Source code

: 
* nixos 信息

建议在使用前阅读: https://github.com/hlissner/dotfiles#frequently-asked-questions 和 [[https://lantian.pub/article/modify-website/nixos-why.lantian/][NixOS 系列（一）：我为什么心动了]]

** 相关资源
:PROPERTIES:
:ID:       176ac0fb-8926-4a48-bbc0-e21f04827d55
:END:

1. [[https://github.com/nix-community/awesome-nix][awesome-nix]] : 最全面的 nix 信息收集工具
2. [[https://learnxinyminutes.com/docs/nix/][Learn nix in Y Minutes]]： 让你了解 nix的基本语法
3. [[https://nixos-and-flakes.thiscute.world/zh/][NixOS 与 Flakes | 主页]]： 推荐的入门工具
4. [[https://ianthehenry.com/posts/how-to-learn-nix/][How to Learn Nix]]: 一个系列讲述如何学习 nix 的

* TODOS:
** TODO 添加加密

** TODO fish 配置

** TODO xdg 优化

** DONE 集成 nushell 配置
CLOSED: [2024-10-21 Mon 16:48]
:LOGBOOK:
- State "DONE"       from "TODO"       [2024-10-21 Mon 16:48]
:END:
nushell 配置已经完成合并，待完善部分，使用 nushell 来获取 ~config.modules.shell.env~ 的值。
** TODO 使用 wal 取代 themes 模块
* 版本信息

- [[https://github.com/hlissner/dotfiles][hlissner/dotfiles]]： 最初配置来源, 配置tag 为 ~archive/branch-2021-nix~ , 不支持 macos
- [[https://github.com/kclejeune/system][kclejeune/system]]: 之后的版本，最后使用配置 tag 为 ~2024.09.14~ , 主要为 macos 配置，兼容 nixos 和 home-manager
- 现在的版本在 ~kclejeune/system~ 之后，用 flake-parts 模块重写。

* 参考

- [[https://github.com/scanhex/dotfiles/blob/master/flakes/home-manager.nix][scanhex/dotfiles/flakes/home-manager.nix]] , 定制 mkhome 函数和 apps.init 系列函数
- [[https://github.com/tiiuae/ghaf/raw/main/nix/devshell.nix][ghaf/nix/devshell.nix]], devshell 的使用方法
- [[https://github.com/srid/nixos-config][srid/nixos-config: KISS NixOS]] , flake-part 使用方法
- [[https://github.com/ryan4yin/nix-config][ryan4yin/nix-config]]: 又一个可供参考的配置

==

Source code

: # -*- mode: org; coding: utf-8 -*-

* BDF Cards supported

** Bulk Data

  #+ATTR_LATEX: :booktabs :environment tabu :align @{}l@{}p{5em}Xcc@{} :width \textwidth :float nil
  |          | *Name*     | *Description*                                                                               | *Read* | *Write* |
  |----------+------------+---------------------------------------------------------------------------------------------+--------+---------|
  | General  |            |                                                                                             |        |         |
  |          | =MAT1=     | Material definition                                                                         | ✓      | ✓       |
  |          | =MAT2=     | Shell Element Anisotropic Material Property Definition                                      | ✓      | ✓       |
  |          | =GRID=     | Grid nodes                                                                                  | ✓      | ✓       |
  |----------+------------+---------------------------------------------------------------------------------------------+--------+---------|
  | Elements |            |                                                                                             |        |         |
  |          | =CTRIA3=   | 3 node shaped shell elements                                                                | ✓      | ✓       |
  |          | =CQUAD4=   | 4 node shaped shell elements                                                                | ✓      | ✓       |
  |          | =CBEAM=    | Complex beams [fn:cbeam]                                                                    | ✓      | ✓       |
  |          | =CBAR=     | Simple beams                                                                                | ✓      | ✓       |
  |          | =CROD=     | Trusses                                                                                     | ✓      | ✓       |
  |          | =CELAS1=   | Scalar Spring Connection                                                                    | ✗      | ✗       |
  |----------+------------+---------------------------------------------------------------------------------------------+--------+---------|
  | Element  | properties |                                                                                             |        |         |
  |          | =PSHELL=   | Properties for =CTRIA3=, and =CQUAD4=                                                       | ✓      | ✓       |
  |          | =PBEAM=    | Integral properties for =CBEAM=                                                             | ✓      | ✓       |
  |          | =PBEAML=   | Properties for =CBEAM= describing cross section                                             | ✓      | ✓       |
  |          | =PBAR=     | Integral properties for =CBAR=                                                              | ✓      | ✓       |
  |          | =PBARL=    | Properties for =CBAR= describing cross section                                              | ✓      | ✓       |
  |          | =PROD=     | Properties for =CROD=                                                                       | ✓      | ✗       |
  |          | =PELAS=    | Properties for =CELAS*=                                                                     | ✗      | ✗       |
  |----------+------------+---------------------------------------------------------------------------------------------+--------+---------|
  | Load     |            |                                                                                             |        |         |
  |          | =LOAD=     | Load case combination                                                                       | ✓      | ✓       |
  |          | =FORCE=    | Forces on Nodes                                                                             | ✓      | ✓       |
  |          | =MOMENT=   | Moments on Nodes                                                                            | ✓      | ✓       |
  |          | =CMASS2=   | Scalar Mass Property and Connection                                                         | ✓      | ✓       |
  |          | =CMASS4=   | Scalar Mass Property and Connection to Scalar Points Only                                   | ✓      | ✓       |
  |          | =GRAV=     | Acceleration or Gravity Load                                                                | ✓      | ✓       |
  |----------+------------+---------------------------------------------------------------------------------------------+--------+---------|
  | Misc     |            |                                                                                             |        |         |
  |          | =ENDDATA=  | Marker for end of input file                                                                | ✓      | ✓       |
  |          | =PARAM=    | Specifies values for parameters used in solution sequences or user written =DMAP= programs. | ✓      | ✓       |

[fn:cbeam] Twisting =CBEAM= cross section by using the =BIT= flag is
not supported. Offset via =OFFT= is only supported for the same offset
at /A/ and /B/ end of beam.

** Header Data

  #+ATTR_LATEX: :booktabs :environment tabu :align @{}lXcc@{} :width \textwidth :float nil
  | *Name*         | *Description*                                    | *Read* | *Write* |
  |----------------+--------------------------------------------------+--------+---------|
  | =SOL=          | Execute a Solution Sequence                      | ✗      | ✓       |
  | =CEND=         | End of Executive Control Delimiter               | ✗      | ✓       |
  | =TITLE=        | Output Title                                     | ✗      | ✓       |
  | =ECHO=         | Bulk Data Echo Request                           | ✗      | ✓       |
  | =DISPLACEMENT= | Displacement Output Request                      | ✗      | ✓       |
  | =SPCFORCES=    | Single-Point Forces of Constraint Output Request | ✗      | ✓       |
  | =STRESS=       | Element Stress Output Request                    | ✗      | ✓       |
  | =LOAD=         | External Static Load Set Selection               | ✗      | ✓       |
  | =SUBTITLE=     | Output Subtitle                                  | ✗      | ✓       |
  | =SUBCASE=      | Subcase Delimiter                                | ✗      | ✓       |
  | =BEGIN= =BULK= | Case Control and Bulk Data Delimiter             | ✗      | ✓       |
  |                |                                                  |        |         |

---

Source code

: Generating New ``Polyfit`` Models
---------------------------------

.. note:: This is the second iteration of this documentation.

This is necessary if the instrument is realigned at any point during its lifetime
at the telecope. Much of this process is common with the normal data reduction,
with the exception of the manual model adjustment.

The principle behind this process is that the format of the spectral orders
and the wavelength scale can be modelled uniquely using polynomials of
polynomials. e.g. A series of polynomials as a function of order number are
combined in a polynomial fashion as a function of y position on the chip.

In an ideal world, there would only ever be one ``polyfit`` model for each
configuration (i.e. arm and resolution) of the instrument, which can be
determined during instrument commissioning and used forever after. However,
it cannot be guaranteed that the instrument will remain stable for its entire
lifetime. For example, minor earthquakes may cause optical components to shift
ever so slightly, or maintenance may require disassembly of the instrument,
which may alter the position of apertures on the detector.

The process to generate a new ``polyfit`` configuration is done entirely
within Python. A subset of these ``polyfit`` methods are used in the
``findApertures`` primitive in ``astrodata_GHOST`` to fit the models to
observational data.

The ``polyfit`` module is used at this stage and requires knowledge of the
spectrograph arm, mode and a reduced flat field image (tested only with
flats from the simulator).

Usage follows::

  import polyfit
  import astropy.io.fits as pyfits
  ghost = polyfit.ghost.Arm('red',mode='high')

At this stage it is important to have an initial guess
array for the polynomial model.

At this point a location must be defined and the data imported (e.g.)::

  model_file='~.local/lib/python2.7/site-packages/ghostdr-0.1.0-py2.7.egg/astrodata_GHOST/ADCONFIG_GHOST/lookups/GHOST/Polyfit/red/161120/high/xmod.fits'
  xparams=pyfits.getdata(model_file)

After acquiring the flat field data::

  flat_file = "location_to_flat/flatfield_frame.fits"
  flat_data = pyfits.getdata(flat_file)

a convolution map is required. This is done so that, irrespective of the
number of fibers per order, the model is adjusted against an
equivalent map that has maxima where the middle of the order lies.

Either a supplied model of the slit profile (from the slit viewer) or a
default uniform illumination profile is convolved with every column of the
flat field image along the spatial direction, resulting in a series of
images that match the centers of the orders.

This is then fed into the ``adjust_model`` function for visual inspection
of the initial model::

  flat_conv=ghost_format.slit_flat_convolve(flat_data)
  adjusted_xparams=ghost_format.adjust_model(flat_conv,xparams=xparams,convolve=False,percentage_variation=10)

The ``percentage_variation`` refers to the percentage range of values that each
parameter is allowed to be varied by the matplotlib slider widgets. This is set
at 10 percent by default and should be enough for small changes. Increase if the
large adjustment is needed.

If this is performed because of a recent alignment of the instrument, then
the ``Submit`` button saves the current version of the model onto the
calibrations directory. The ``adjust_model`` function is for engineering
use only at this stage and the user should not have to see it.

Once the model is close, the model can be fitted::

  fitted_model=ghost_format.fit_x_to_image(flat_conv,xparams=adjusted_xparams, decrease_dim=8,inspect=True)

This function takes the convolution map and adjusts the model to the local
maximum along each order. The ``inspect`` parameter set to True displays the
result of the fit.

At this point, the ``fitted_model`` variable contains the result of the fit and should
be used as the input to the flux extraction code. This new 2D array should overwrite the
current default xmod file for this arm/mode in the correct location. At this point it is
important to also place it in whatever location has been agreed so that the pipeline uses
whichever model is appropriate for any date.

→ **Work instructions**: Wherever the word "dotfiles" turns up in the records above, copy the line that holds it.

→ **Response below**:
建议在使用前阅读: https://github.com/hlissner/dotfiles#frequently-asked-questions 和 [[https://lantian.pub/article/modify-website/nixos-why.lantian/][NixOS 系列（一）：我为什么心动了]]
- [[https://github.com/hlissner/dotfiles][hlissner/dotfiles]]： 最初配置来源, 配置tag 为 ~archive/branch-2021-nix~ , 不支持 macos
- [[https://github.com/scanhex/dotfiles/blob/master/flakes/home-manager.nix][scanhex/dotfiles/flakes/home-manager.nix]] , 定制 mkhome 函数和 apps.init 系列函数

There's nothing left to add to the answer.